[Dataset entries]
########################################

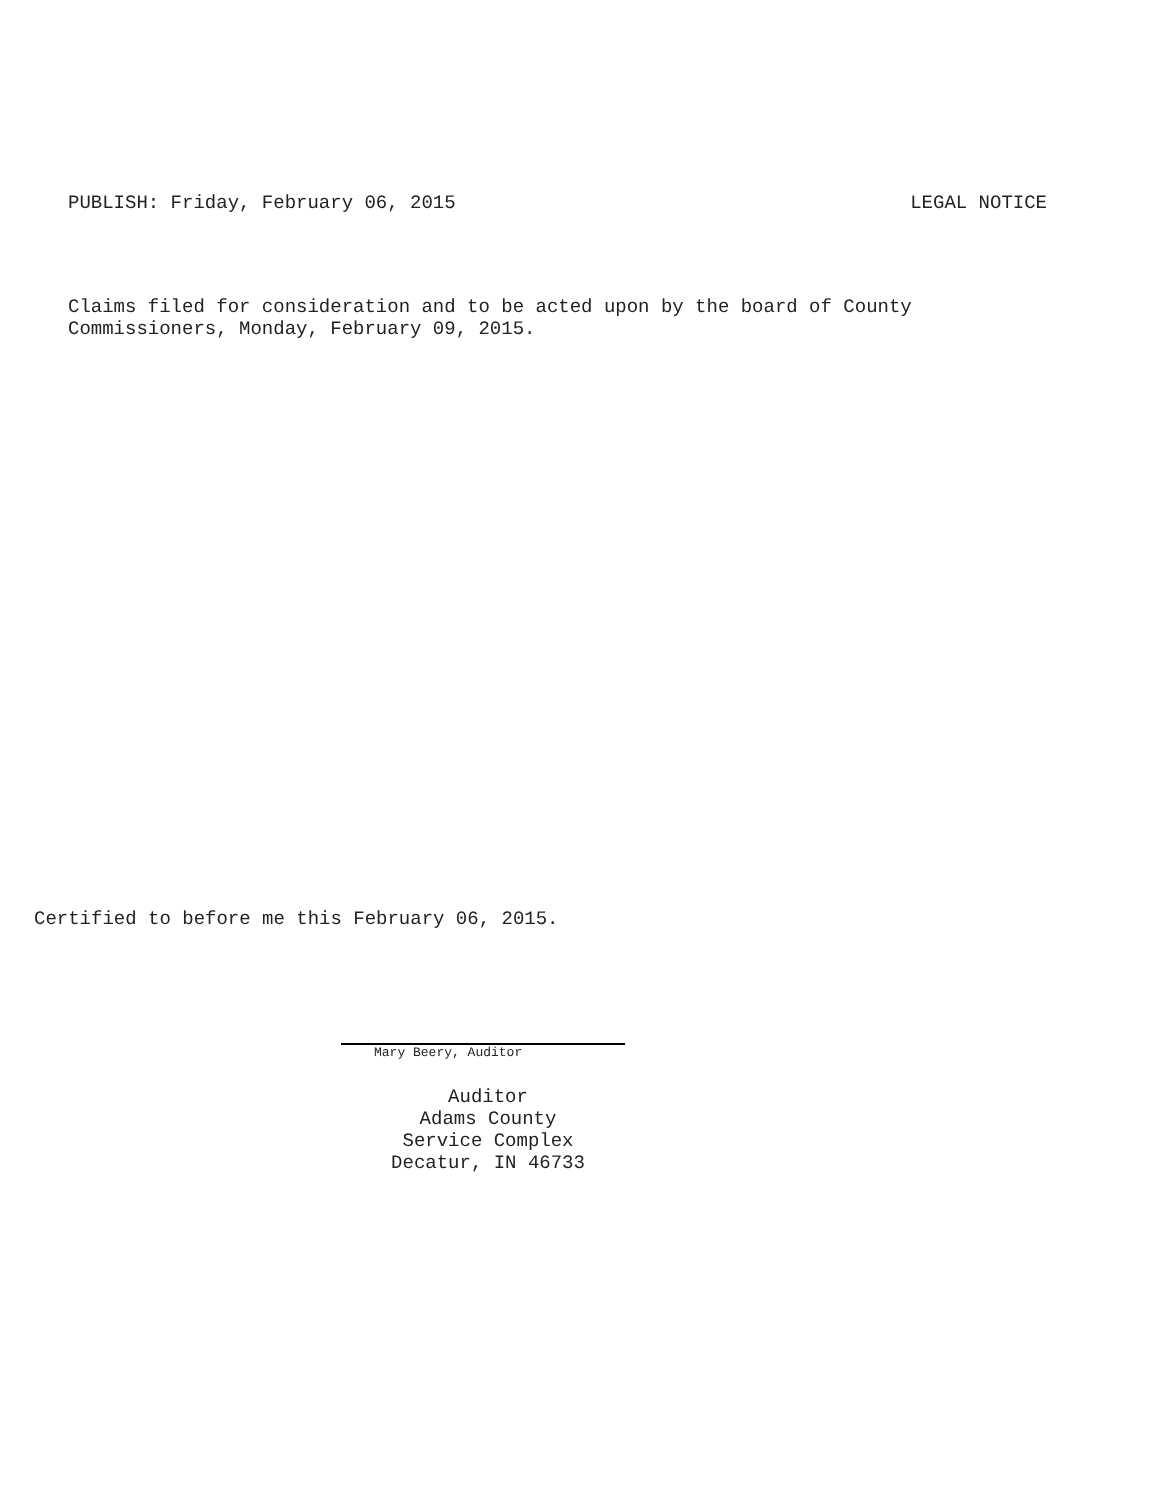PUBLISH: Friday, February 06, 2015 LEGAL NOTICE
Claims filed for consideration and to be acted upon by the board of County
Commissioners, Monday, February 09, 2015.
Certified to before me this February 06, 2015.
Mary Beery, Auditor
Auditor
Adams County
Service Complex
Decatur, IN 46733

########################################

Work instruction: With the pictures omitted, repeat the full set of records above exactly.

Result for this exercise:
PUBLISH: Friday, February 06, 2015 LEGAL NOTICE
Claims filed for consideration and to be acted upon by the board of County
Commissioners, Monday, February 09, 2015.
Certified to before me this February 06, 2015.
Mary Beery, Auditor
Auditor
Adams County
Service Complex
Decatur, IN 46733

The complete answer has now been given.